Книги Проза Татьяна Толстая Кысь страница 3

Изменить размер шрифта - +
В той реке живет рыба – голубое перо. Говорит она человеческим голосом, плачет и смеется, и по той реке туда-сюда ходит. Вот как она в одну сторону пойдет да засмеется – заря играет, солнышко на небо всходит, день настает. Пойдет обратно – плачет, за собой тьму ведет, на хвосте месяц тащит, а часты звездочки – той рыбы чешуя.

Наши:

– А не слыхать, отчего зима бывает и отчего лето?

Старуха говорит:

– А не слыхивали, милые, врать не буду, не слыхивали. А тому, правда, многие дивятся: зачем бы зима, когда лето куда слаще. Видно, за грехи наши.

Но старик головой покрутил:

– Нет, – говорит, – на все доложно быть свое объяснение из природы. Мне, – говорит, – один прохожий человек разъяснял. На севере стоит дерево вышиной до самых туч. Само черное, корявое, а цветики на нем белые, ма-а-ахонькие, как соринки. На дереве мороз живет, сам старый, борода за кушак заткнута. Вот как к зиме дело, как куры в стаи собьются да на юг двинутся, так мороз за дело принимается: с ветки на ветку перепрыгивает, бьет в ладоши да приговаривает: ду-ду-ду, ду-ду-ду! А потом как засвищет: ф-щ-щ-щ! Тут ветер подымается, и те белые цветы на нас сыплет: вот вам и снег. А вы говорите: зачем зима.

Наши голубчики говорят:

– Да, это правильно. Это так, должно быть. А ты вот, дедуля, неужто не боишься по дорогам ходить? Как же ночью-то? Не встречал ли лешего?

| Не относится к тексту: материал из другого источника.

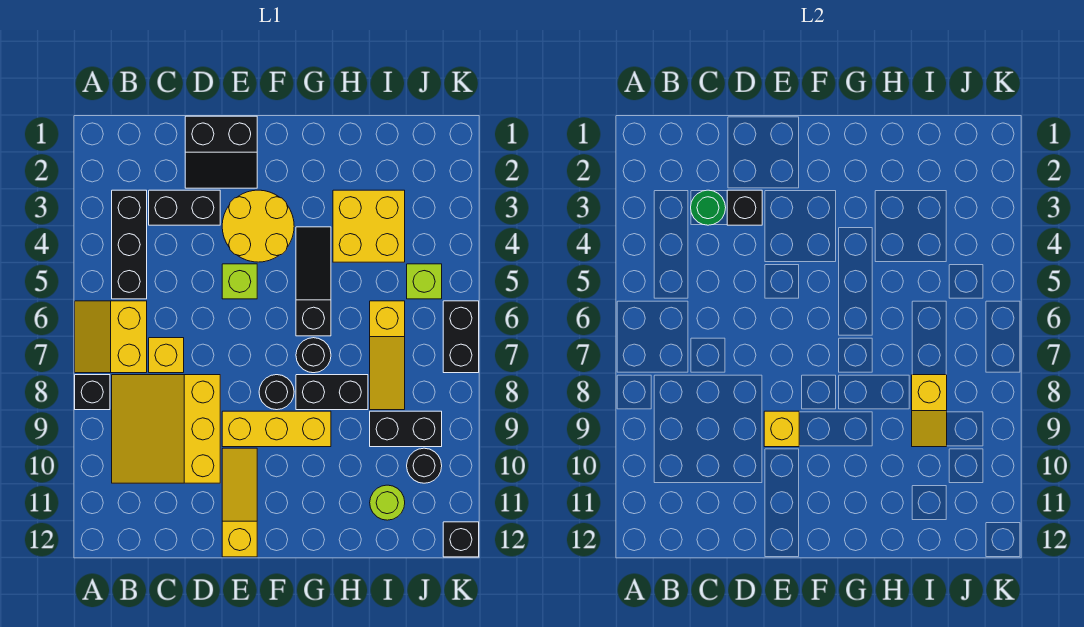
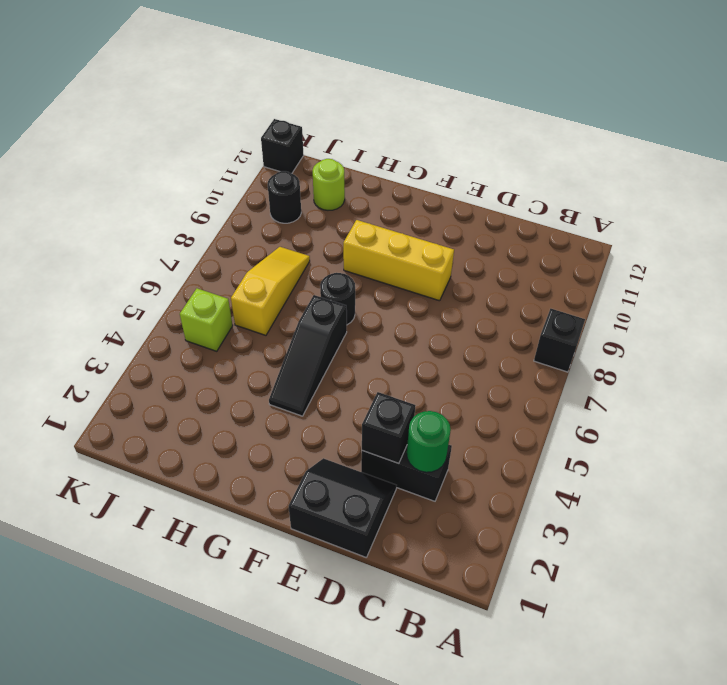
none -> yellow 2x2 slope [75,301,147,373]
none -> black 1x3 brick [112,190,147,299]
none -> yellow 3x3 slope [112,375,220,483]

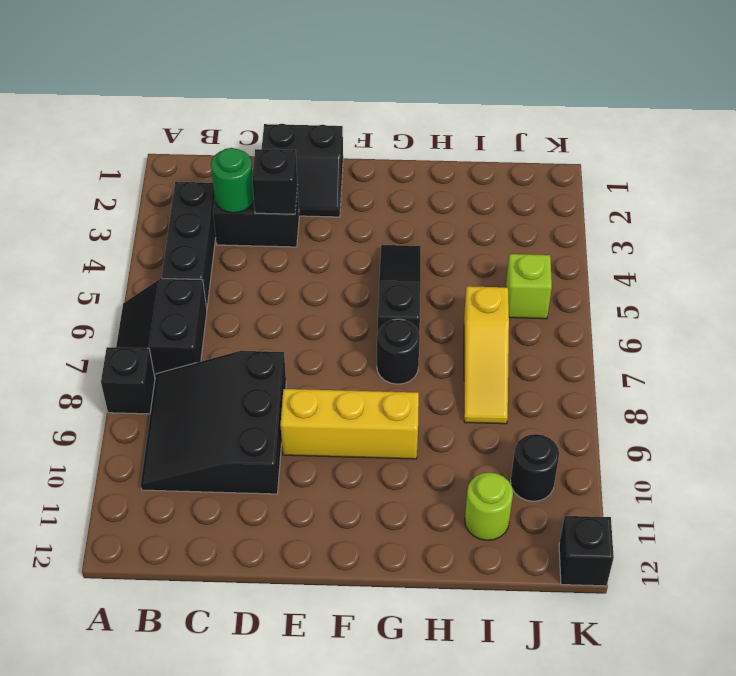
black 2x2 slope [116,278,207,378] -> yellow 2x2 slope [75,301,147,373]
black 3x3 slope [141,351,286,494] -> yellow 3x3 slope [112,375,220,483]
none -> yellow 1x1 brick [149,338,184,373]
none -> yellow 2x2 round brick [222,190,294,262]
none -> lime 1x1 brick [222,264,257,299]

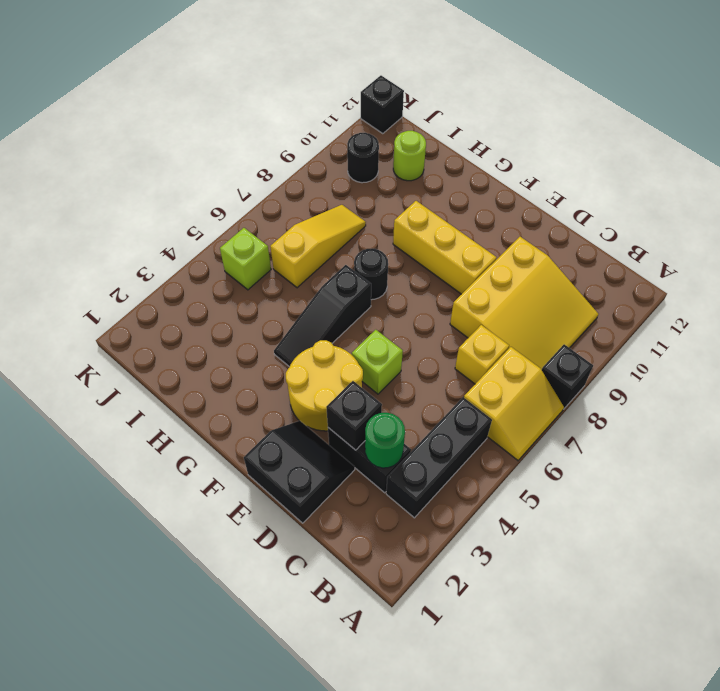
none -> yellow 1x3 slope [222,448,257,557]
none -> black 1x1 round brick [259,375,294,410]
none -> black 1x2 brick [296,375,368,410]

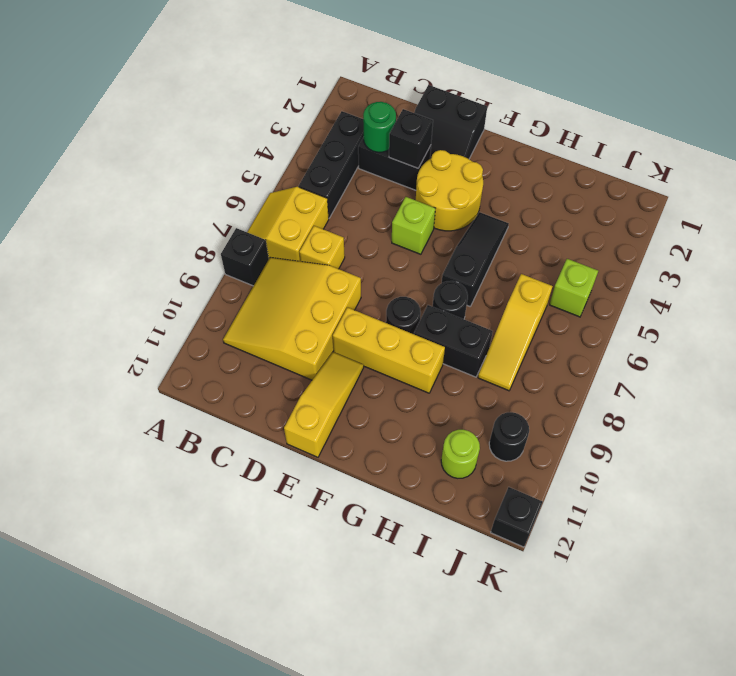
none -> yellow 2x2 brick [333,190,405,262]
none -> black 1x2 brick [370,411,442,447]
none -> black 1x2 brick [443,301,479,373]

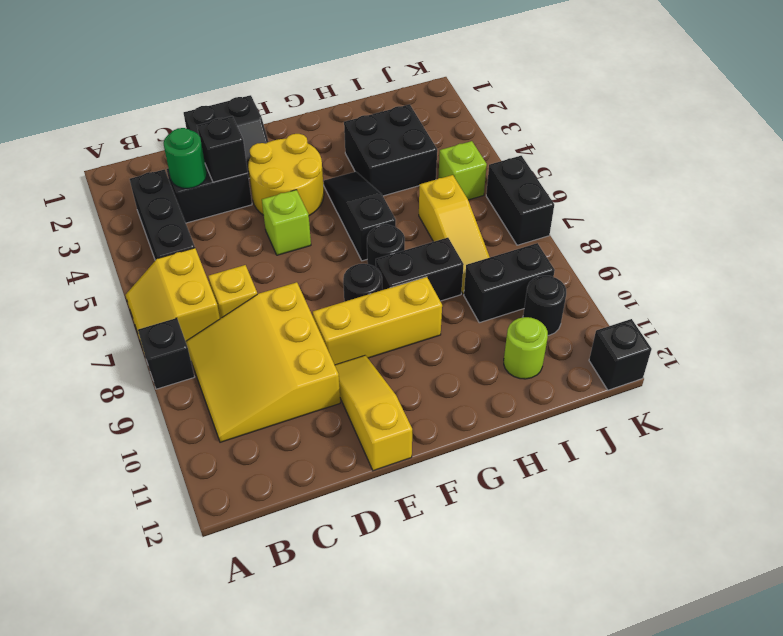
black 2x2 brick [344,104,437,196] -> yellow 2x2 brick [333,190,405,262]
none -> yellow 1x1 brick [764,411,799,447]
none -> yellow 1x2 slope [912,375,947,447]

– Ой, встречал! – говорит чеченец. – Совсем близко видел, вот как вас, к примеру. Вот слушайте. Захотелось моей старухе огнецов покушать. Принеси да принеси. А огнецы в тот год поспели сладкие, тянучие. Я и пойди. Один.

– Как один? – опешили наши.

– А вот так! – похвастался чуженин. – Ну, слушайте дальше. Иду я себе, иду, а тут стемнело. Не то, чтобы очень, а так, серенько стало. Иду это я на цыпочках, чтобы огнецов не спугнуть, вдруг: шу-шу-шу! Что такое. Посмотрел – никого. Опять иду. Тут опять: шу-шу-шу. Будто кто по листьям ладонью водит. Я оглянулся – опять никого. Еще шаг шагнул. И вдруг он прямо передо мной. Вот только что ничего не было, и вот уж он тут. Вот – руку протяни. И ведь небольшой такой. Может, мне по пояс али по титьки будет. Весь будто из старого сена свалян, глазки красным горят, а на ногах – ладоши. И он этими ладошами по земле притупывает да приговаривает: тяпа-тяпа, тяпа-тяпа, тяпа-тяпа… Ой, и бежал же я!.. Не знаю, как и дома очутился. Так моей старухе огнецов и не досталось.

Тут детишки, которые слушали, просят:

– Расскажи, дедушка, какую еще нечисть в лесу видать.

Налили старику квасу яичного, он и начал:

– Был я тогда молодой, горячий. Ничего не боялся. Раз три бревна вместе лыком обвязал, на воду спустил, – а речка у нас быстрая, широкая, – сел на них и плыву. Право слово! Бабы на берег сбежались, крик, визг, все как положено. Где же видано, чтобы человек по воде плавал? Это теперь, говорят, бревно долбят да на воду спускают. Коли не врут, конечно.

– Не врут, не врут! Это наш Федор Кузьмич придумал, слава ему! – кричат наши, а Бенедикт громче всех.

– Федор Кузьмич так Федор Кузьмич. Мы не знаем. Не ученые. Речь не об том. Ничего, я говорю, не боялся. Ни русалок, ни пузыря водяного, ни кочевряжки подкаменной. Я даже рыбку-вертизубку ведром поймал.

– Ну уж это… – наши говорят. – Это уж ты, дед, заврался.

– Правду говорю! Вот и старуха моя не даст соврать!

– Верно, – старуха говорит. – Было. Ой же я его ругала! Ведро опоганил, сжечь пришлось. А новое ведь пока выдолбишь, пока продубишь да просмолишь, да по три раза просушишь, да ржавью окуришь, да синим песком натрешь, – все-то я рученьки пообломала, надрываючись. А ему, вишь, доблесть одна. Потом вся деревня на него смотреть ходила.